- The world’s largest 300 pension funds' total assets dropped by more than 3% in 2015 (compared to growth of over 3% in 2014) to a sum of $14.8 trillion. And while this is the first drop in assets since the beginning of the 2008 recession, cumulative asset growth was almost at 19% during that time, according to a new research report.
- The research, from Pensions & Investments, a trade newspaper, and Willis Towers Watson also found that by individual region, North America had the highest five-year compound growth rate (6%) compared to Europe (around 4%) and Asia-Pacific (around 1%). The report also found that those 300 pension funds account for 42% of global pension assets.
- When it comes to the type of plans and growth, during 2015 only "hybrid" plan assets grew, by almost 14%, while all other fund types dropped. For example, defined benefit (DB) plans assets fell nearly 5%, defined contribution (DC) plans by over 2%, and reserve funds by 0.3%.
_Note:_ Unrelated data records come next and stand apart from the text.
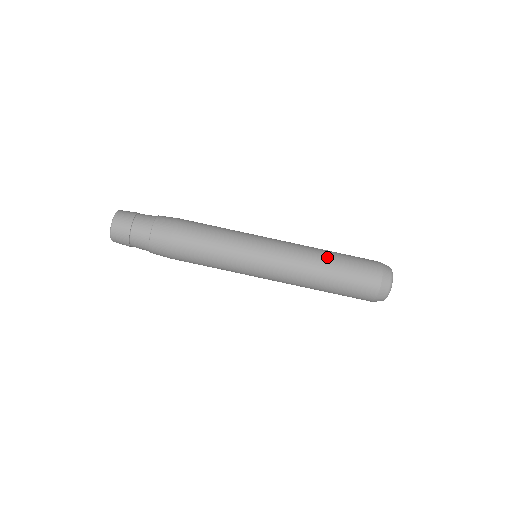
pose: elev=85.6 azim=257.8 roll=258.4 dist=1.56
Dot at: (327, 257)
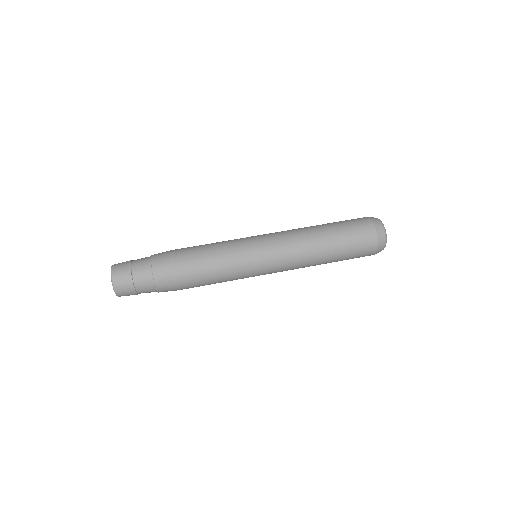
Dot at: occluded
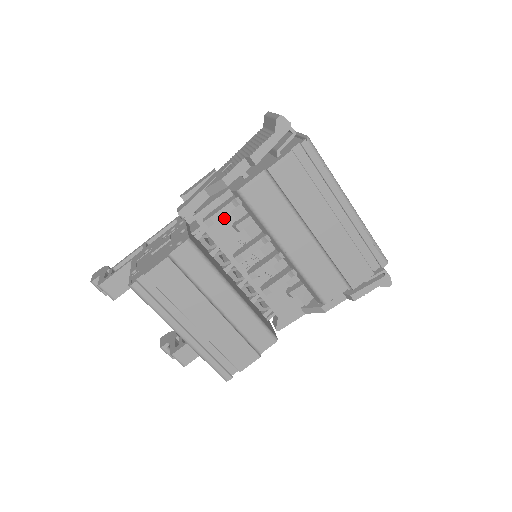
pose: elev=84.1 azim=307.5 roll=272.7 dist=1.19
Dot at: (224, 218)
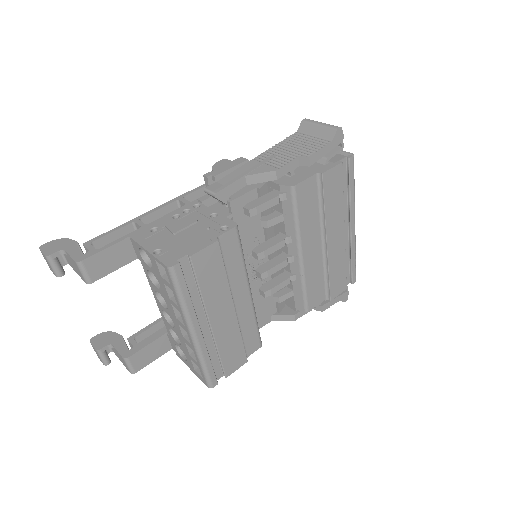
Dot at: occluded
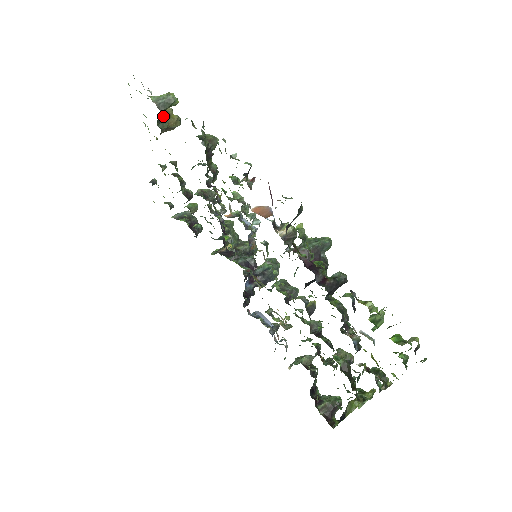
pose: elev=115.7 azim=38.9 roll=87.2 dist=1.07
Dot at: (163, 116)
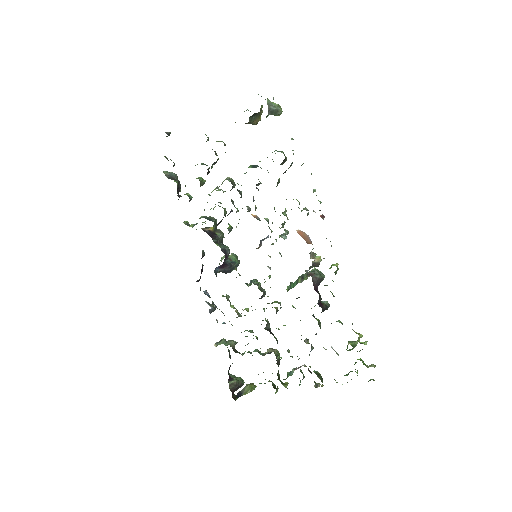
Dot at: occluded
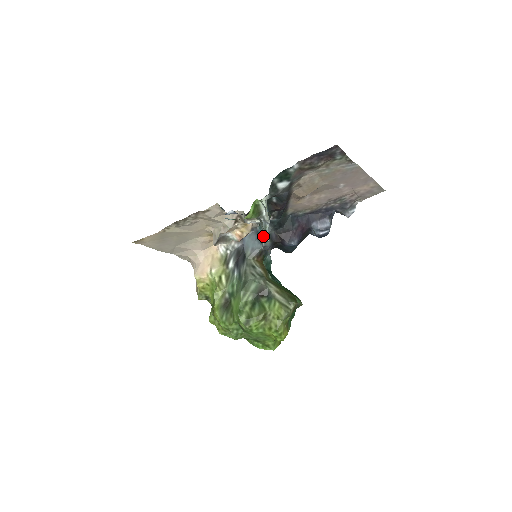
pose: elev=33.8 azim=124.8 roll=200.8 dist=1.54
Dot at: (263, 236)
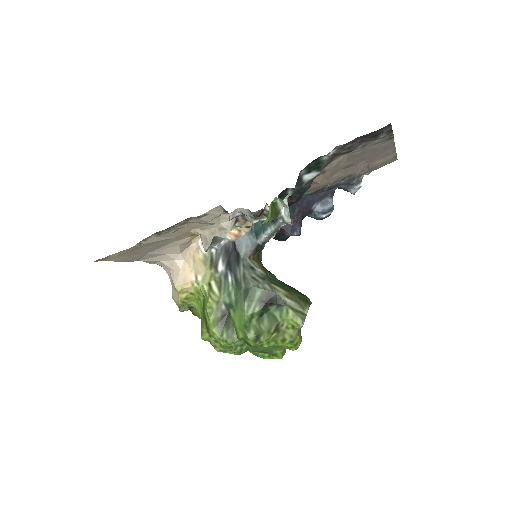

Steve Carlson, head of Investment, North America, at Willis Towers Watson, says ongoing volatility shows how tough it is for today's pension funds to meet their objectives. He adds that one way to avoid it is through solid investment governance, which he says will deliver the best competitive edge and success in the ever-evolving mission of trying to "pay benefits securely, affordably and in full.”
Over the past five years, he adds, funds that are doing the best are characterized by diversified portfolios that perform well in times of stress and a "focus on total rather than relative returns." HR leaders and benefits leaders also should know that another differentiator of leading funds is the ability to innovate or be an early adopter.
Employers of course want their employees to have enough income to retire comfortably, and want to help them enjoy the right retirement income. Unfortunately, many continue to offer plans that aren’t nearly as effective at reducing long-term risk. From the research, it seems as though looking into hybrid plans might be worthwhile.